Sabe como era o Brasil antes? Planos e mais planos econômicos, uma loucura? Você se lembra de uma vez quando as passagens aéreas ficaram tão baratas que era mais econômico ir de avião do que de ônibus? Pois bem, vimos em nosso coração que era certo dar de presente uma passagem de avião para o “Ceará”, para ele ir para lá, ver o seu povo, sua gente, sua família. O nome da cidade, eu não me lembro, mas era bem um nome de cidade do Ceará.
E assim foi explicado para ele que poderia rever sua família, três ou quatro horas de voo, uma moleza. A passagem foi emitida. O nome nem sei mais, mas era qualquer coisa de Silva, qualquer coisa de José, qualquer coisa assim. Nem sei se o “Ceará” conseguiu entender a amplitude do presente, uma passagem aérea, quem me dera! Ele quase esboçou um sorriso, quando lhe contei, não sei se ele entendeu.
O “Ceará” morava lá mesmo na casa em construção, nos fundos, num quarto provisório feito por ele mesmo. Ultimamente todo mundo, e principalmente o pessoal da construção, fazia de tudo para que ele não bebesse. Escondiam a pinga. Em vez de dinheiro lhe davam a comida e guardavam o resto numa poupança, tudo para ele não beber. Ainda assim, ele dava um jeito. Na falta da cachaça, bebia até álcool puro, o coitado. Vício danado, não tinha jeito.
Claro, alguém tinha de levá-lo para o aeroporto e lá fui eu. Arrumei uma pequena valise para ele levar seus pertences, quem sabe um presentinho para os familiares. Que nada, no dia escolhido tudo que tinha era um saquinho plástico, o documento de identidade dentro, mais nada. Era tudo que tinha. Assim era o “Ceará”.

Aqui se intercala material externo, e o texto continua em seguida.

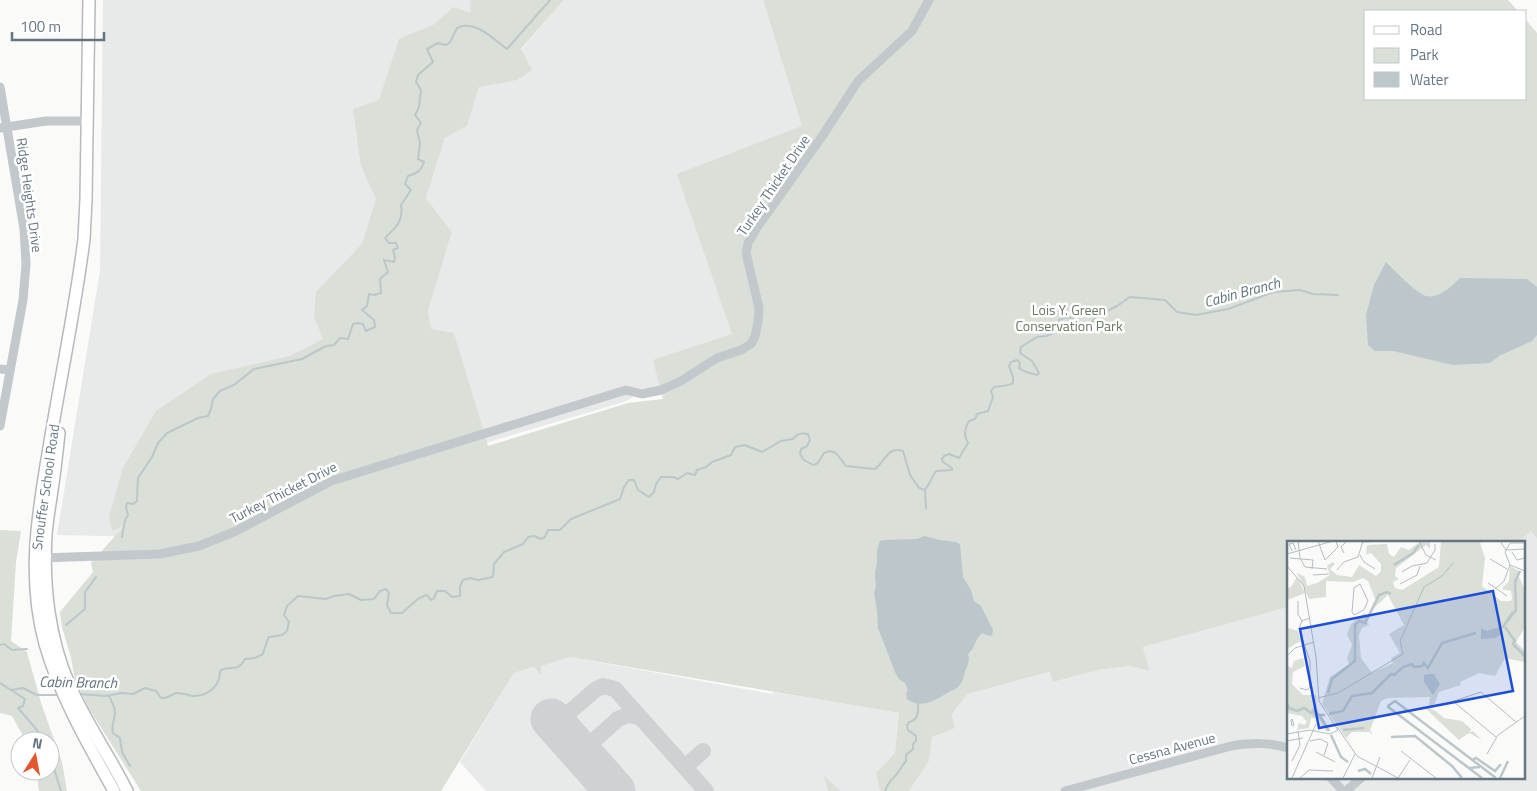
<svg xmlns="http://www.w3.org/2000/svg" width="1537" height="791" viewBox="0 0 1537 791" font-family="'Titillium Web',sans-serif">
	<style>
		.built { fill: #e8e9e9 }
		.green { fill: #dadfd7 }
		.water { fill: #bbc7cb }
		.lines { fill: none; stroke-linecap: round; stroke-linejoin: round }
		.stream { stroke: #bbc7cb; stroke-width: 2 }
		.taxiway { stroke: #ced2d4; stroke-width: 16 }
		.runway { stroke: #ced2d4; stroke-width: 41 }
		.major-casing { stroke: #b5babe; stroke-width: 14 }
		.minor { stroke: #c3c8cc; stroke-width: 9 }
		.major { stroke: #fff; stroke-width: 11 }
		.labels { text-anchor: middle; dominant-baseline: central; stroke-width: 5; stroke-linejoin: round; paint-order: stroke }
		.street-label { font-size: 14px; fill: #657683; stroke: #fff }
		.park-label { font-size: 14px; fill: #687a64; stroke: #fff }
		.water-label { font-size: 15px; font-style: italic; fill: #60757c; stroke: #fff }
		.inset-river { fill: none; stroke: #bbc7cb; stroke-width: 2.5 }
		.inset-road { fill: none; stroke: #b5bdc2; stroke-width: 1 }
		.view { fill: #1d4ed8; fill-opacity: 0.15; stroke: #1d4ed8; stroke-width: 2.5 }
		.inset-edge { fill: none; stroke: #657683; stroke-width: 2.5 }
	</style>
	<rect width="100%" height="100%" fill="#fafaf8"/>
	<g class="built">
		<path d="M103 0H520L402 150 339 463 146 537 57 535 100 271Z"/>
		<path d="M564 0H763L802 126 738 346 680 378 653 389 643 391 624 402 445 455 428 311 452 232 426 198 445 138 467 126 479 86 517 80 521 50Z"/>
		<path d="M1531 530 1537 539V791H909L929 761 932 736 955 728 952 714 968 694 1051 672 1053 682 1098 670 1130 666 1148 671 1143 647 1288 607V777H1523V542H1519Z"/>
		<path d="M570 657 772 694 773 692 899 713 895 753 876 773 880 791H841L839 790V791H486L460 762 514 673Z"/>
	</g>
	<g class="green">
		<path d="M470 0H564L521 49 532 70 517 80 479 87 467 126 445 138 426 198 452 232 428 311 431 329 454 333 488 446 628 403 663 399 653 360 732 334 677 174 802 126 763 0H1508L1518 11H1366V99H1526V20L1537 33V539L1531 531 1519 542H1288V607L1143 647 1149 671 1130 666 1098 670 1053 682 1050 672 968 694 952 714 955 728 932 737 929 761 909 791H880L876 773 895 753 899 713 570 657 541 666V675L534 667 514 673 441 791H141L88 707 80 690 75 680 71 658 62 627 60 612 93 572 91 563 124 526 112 531 109 517 123 468 156 411 211 374 290 356 323 339 314 317 316 292 362 244 376 199 361 166 353 109 379 100 399 39 435 24 453 7 471 13Z"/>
		<path d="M0 530 21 531 16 562 11 641 27 652 41 703 62 762 67 791H39L36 771H50V741H26L12 716 0 713Z"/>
		<path d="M824 776 841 791H828Z"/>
	</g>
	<g class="water">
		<path d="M1386 262C1394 270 1416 293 1426 296 1439 299 1452 286 1460 278L1527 279 1537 287V335L1532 341 1499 356 1490 363 1453 365 1393 351H1375L1368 345 1366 315 1374 285Z"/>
		<path d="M924 536 940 540 955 542 960 544 963 577 971 590 974 601 981 606 993 630 992 635 990 636 982 633C975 638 975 649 968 654 970 660 968 664 966 669 963 675 964 681 959 686 957 689 952 690 949 692 935 700 922 710 907 699L906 693 908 690 905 683 899 679 895 672 878 628 877 611 874 593 876 587 875 572 877 563V550L880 541 885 540 917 539Z"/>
	</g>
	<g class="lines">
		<g class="stream">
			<path d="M925 490 926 508"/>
			<path d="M122 537 125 520 128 515 126 507 127 503 133 504 137 501 138 478 152 457 158 443 167 433 198 418 208 416 211 409 213 399 220 391 234 385 254 369 302 359 326 346 334 345 340 338 348 339 353 324 358 323 363 324 366 331 375 327 374 320 362 310 367 306 369 294 374 295 381 293 380 279 388 272 384 260 394 262 395 257 393 250 398 248 396 243H389L385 238C396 227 404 221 401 205L411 190 405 184 408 176C416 174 421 171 424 162L418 159 420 143 417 130 421 123 415 115 419 107 421 90 416 82 418 75 433 62 427 49 438 43 446 45 450 42 457 28C475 19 493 39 507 49L550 0"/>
			<path d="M66 625 85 609V592L96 577"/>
			<path d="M0 645 4 644 12 650 27 649"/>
			<path d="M0 683 11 690 23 688 37 695H60"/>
			<path d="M11 690 25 699 23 706 18 708 37 730 42 741"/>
			<path d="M79 694 105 696 122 693 133 694 145 688 156 691 161 698C168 699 170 695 176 693 182 692 189 696 195 696 210 695 220 685 220 671 230 664 237 674 245 659L255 658 263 654 267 641 269 637 282 635 287 631 289 622 284 615 287 606 298 596 326 599 334 596 349 594 361 600 374 599 380 591 386 589 389 593 387 605 391 613H402L419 598 427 595 431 600 434 598 437 591H445L452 597 460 596V586L463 580 470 578 478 580 493 577 494 564 504 552 523 544 528 537 534 536 541 539 545 537 548 530H560L571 519 620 499 624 487 629 480H634L638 490 649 497 654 492 656 484 661 477H673L678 479 687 473 695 475 697 470 706 467 712 462 731 455 735 447 745 445 762 452 781 441 793 439C797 433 802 433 808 434L810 440 807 446 801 449 800 454 804 460 813 465 818 463 824 453 830 451 836 453 846 466 875 469C885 462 887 446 903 451L910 475 919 488 925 490C930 483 932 477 936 471L952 470V468L943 462 942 459 944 456 949 454 959 458 968 443C963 435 965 429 969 421L975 419 977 414 988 411 993 397 991 391 994 387C1001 385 1007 387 1013 383V377L1009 366 1011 362 1017 360 1020 363 1019 368 1026 372 1037 375 1039 373 1032 361 1020 353 1021 347 1037 337 1046 336 1054 333 1059 320C1072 313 1074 322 1083 327L1091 323 1096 317 1117 306 1130 297 1165 300 1177 312 1196 315 1228 309 1274 292 1300 290 1313 294 1338 295"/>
			<path d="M109 696C111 701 115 706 115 712 115 720 111 724 113 733L120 738 122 752 130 766"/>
			<path d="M50 758C55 769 57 780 61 791"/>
			<path d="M885 791C888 781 894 779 899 771 902 767 903 764 906 761V755L913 749V744L916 741V736L908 730 907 726C910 720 907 724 912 721 919 718 918 710 918 704"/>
		</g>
		<g class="taxiway">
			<path d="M556 724 595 690 603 686 615 689 706 791"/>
			<path d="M581 752 618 719C627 714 633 714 642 719"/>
			<path d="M685 767 703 751"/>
		</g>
		<path class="runway" d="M551 719 615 791"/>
		<g class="major-casing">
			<g id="major">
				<path d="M89 0 86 200 84 239C76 303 63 366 52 430 40 502 25 571 45 644 60 696 88 744 114 791"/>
				<path d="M59 433C57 452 55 471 52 490 50 505 47 520 46 535 43 584 49 639 69 684 85 721 109 755 127 791"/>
			</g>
		</g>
		<g class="minor">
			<path d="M0 87 24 229 26 264 23 300 0 426"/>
			<path d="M0 128 46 121H87"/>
			<path d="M0 369 10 370"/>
			<path d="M41 558 160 554 199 546 236 531 331 481 626 390 642 394 661 390 681 381 717 358 741 350 751 344 755 336 758 322 759 308 746 253 748 243 758 226 823 135 858 81 912 31 929 0"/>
			<path d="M1330 777 1343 791"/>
			<path d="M1065 791 1231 746C1251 743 1269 742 1288 748"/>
			<path d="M1346 791 1362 777"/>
		</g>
		<use href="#major" class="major"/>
	</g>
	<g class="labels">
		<g class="street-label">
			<text transform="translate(773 185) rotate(-56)">Turkey Thicket Drive</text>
			<text transform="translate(30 195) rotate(82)">Ridge Heights Drive</text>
			<text transform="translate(45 487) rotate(-82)">Snouffer School Road</text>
			<text transform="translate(283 492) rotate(-27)">Turkey Thicket Drive</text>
			<text transform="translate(1172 748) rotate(-15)">Cessna Avenue</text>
		</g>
		<g class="park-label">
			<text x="1069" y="309">Lois Y. Green<tspan x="1069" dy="16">Conservation Park</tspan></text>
		</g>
		<g class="water-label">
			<text transform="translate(1242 292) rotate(-15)">Cabin Branch</text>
			<text transform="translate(78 682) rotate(1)">Cabin Branch</text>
		</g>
	</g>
	<g transform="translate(1287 541)">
		<rect width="238" height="238" fill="#fafaf8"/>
		<path d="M134 0H143V8L139 4 109 27 108 35 112 38 106 41 108 47 115 49 152 26 154 0H196L193 2 198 17 195 45 214 60H224L225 57 224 50 215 48 222 40 223 25 234 31 231 34 237 47V88L229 101 237 109V121L218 117 208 135 192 132 173 141 174 144 152 151 146 167 142 164 143 156 101 157 94 160 83 189 86 194 82 191H65L59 197 35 163 43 136 62 123 60 117 65 104 60 93 64 83 77 72 81 74 89 60 81 40 76 37 66 41 39 40V56L22 58 10 32 18 36 20 45 30 42 43 34 40 25 45 21 48 23 43 28 50 34 65 36 72 24 89 35 94 30V23L84 12 79 14 80 4 100 3 102 13 107 16 114 6 122 9ZM101 54 117 84 102 93 113 112 104 117 106 122 85 132 74 117 72 94 75 87 82 84 80 81 88 66ZM10 36 18 52 0 59V47L4 46ZM1 87 11 90 14 100 0 108ZM16 117 18 125 6 131 5 143 16 154H29L30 168 42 190H39L32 178 24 177 22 187 10 189 12 182 17 184 20 181 15 175 0 172 1 125 5 127 7 120ZM136 165 147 169 157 177 175 180 184 188 183 192 186 190 195 199 182 192 172 199Z" fill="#dadfd7" fill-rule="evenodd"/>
		<path d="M212 86 215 92 209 97 194 98V87L200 90ZM142 133H147L153 143 146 154 137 141V134Z" fill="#bbc7cb"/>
		<path class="inset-river" d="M107 24 126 12 132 4M218 86 228 100 226 103 238 115M215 87 229 69 228 41 233 30M215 87 226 71M41 152 45 138 68 120V84L72 80 78 82 92 54 100 51 104 53M0 162 2 167 10 170 17 167 24 172 27 168V174H38M100 165 195 237M101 165 108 160 209 237M42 173 56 170 65 155 85 152 104 133 107 134 116 126 125 123 127 126 135 125 137 122 141 127 155 102 189 92M33 175 42 190M56 189 77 187M44 194 54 216 61 221M104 196 128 195 165 225 175 237M185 219 189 217 208 230 214 223M174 221 182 227 193 226M71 230 78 228 84 233M213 237 221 220"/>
		<path class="inset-road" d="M11 0 13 17 18 26 40 28M31 0 38 19 51 6 49 0M132 0 139 14 149 19M213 0 219 9 238 8M76 1 98 0M238 2H223L218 11 223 24 238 30M5 10 2 3 6 2 9 9M225 11 230 19 238 17M57 12 54 6 60 0M0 13 46 0M73 14 77 21 88 28M3 17 26 19 25 28M203 18 220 28M0 25 17 45 29 116 32 160 51 189M50 29 57 21 71 16 76 0M115 31 125 25 140 22 148 9V3M26 34 42 33M201 42 220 55M73 43 81 60 77 69 67 74 65 71 67 47ZM113 43 130 34 133 25M208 48 217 40 223 24M11 60V73L15 80M0 115 8 107 27 101M13 147 20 149 23 146V120L12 88 15 80 23 77M31 157 51 152 116 113 113 100 137 46 155 35 167 21M167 161 209 196M155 164 194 151 229 181M5 178 7 184 5 185 4 179ZM50 186 70 215 111 237M0 193 23 189 43 193 51 189M0 200 16 197M23 200 33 198 41 202 37 214M114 210 149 237M29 211 48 221M200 213 211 194 238 175M5 220 13 204 11 190M5 237 29 183M13 237 22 229 46 230M56 237 68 213M85 237 93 216M111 237 123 219"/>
		<path class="view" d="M206 50 226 150 32 187 13 88Z"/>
		<rect width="238" height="238" class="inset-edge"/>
	</g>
	<rect x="1364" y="10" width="162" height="90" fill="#ffffff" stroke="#c1c8cd"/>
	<rect x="1374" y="26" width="25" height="8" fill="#ffffff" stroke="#c1c8cd"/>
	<text x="1410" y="35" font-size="15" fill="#657683">Road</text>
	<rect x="1374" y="48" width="25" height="15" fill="#dadfd7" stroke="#c1c8cd"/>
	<text x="1410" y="60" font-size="15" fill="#657683">Park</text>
	<rect x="1374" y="72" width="25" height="15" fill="#bbc7cb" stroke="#c1c8cd"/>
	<text x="1410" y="85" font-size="15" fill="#657683">Water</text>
	<g transform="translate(35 756) rotate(11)"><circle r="24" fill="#ffffff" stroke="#c1c8cd"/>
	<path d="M0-4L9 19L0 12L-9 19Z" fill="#e4572e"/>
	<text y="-8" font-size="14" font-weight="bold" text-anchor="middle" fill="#657683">N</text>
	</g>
	<path d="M12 32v8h92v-8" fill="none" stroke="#657683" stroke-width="2.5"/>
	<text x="20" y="32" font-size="15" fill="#657683" stroke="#ffffff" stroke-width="4" paint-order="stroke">100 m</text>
</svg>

Foi apresentado no no balcão do aeroporto e embarcado. Ficou os dias marcados e voltou. Fui buscá-lo. Voltou com um sorriso distante, uma alegria indefinida e seu saquinho plástico na mão.
O “Ceará” é, de longe, a pessoa mais simples que já conheci em minha vida. Fiquei imaginando como se portou no avião, se entendeu tudo que acontecia, as instruções de segurança, os avisos do piloto. Nem posso imaginar o que aconteceu com ele lá no Ceará, o que seus parentes acharam da história. Só sei que o “Ceará” voltou com o mesmo sorriso perdido, se instalou no seu lugar de sempre e continuou a trabalhar. A trabalhar e a beber.